====== Texto de la página ======
Lo que a los ojos de la tradición religiosa, cultural y humanista de
Occidente hizo valioso el orden liberal fue su condición de protector y
garante de las libertades individuales, principalmente en lo político y
económico que tradicionalmente habían sido los flancos más vulnerables.
Pues bien, el orden liberal, desnaturalizado en su esencia y ya también
en su apariencia porque desde la caída del muro nadie se cuida de
guardar las formas, ha dejado de ser ese custodio para convertirse él
mismo en una amenaza para las libertades individuales: ha permitido que
el poder político termine en manos de una nueva casta con capacidad casi
absoluta de coacción sobre los individuos, y que el poder económico se
concentre cada vez más en cada vez menos manos.
Esto no carece de relevancia. El 80 por ciento del PBI mundial va a
parar anualmente a manos del uno por ciento más rico de la población
mundial, según cifras de la Unión de Bancos Suizos. Según el economista
francés Thomas Picketty esa desigual distribución de la riqueza es
inherente al sistema capitalista en su configuración actual, y sería
ingenuo de toda ingenuidad suponer que semejante desnivel carece de
efectos políticos. ¿En qué medida el orden liberal está preparado, o
tiene las herramientas, para defender al individuo frente a los
designios de un poder económico de dimensiones extravagantes cuando éste
cuenta con la complicidad de una clase política venal y una prensa y
una intelectualidad complacientes?
====== Material proporcionado ======
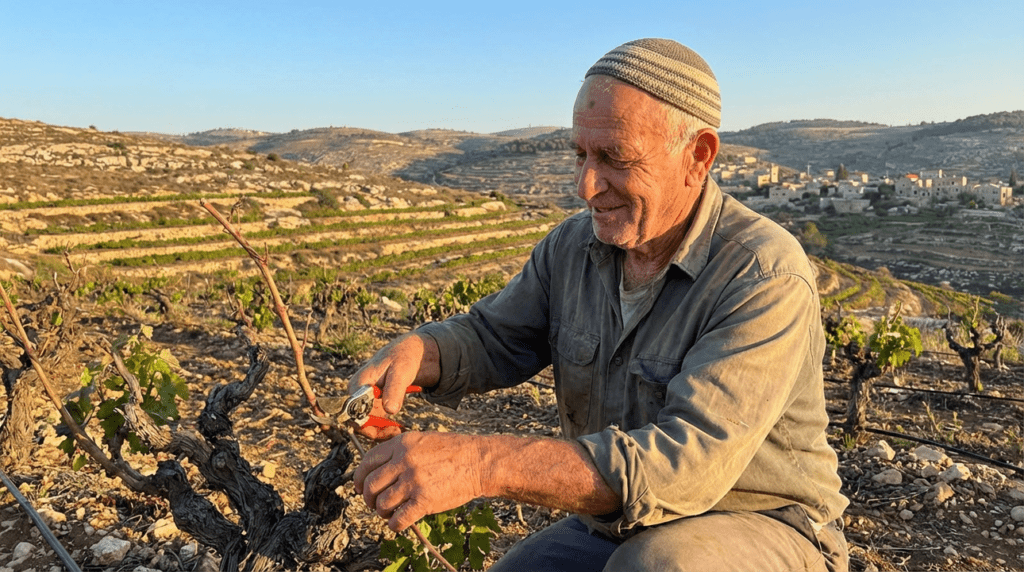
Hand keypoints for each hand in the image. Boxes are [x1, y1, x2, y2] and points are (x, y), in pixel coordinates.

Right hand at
======
### Detalles del problema
Indica si cada afirmación coincide con el texto sobre el orden liberal y respalda cada respuesta (sí o no) con las palabras exactas del texto que lo deciden.
1. El uno por ciento más rico de la población mundial recibe cada año el 80 por ciento del PBI mundial, según cifras de la Unión de Bancos Suizos.
2. Según Thomas Picketty, la desigual distribución de la riqueza es ajena al sistema capitalista en su configuración actual.
3. El orden liberal sigue siendo el custodio de las libertades individuales.

### Respuesta al ejercicio
1. Sí: «El 80 por ciento del PBI mundial va a parar anualmente a manos del uno por ciento más rico de la población mundial, según cifras de la Unión de Bancos Suizos».
2. No: «esa desigual distribución de la riqueza es inherente al sistema capitalista en su configuración actual».
3. No: «ha dejado de ser ese custodio para convertirse él mismo en una amenaza para las libertades individuales».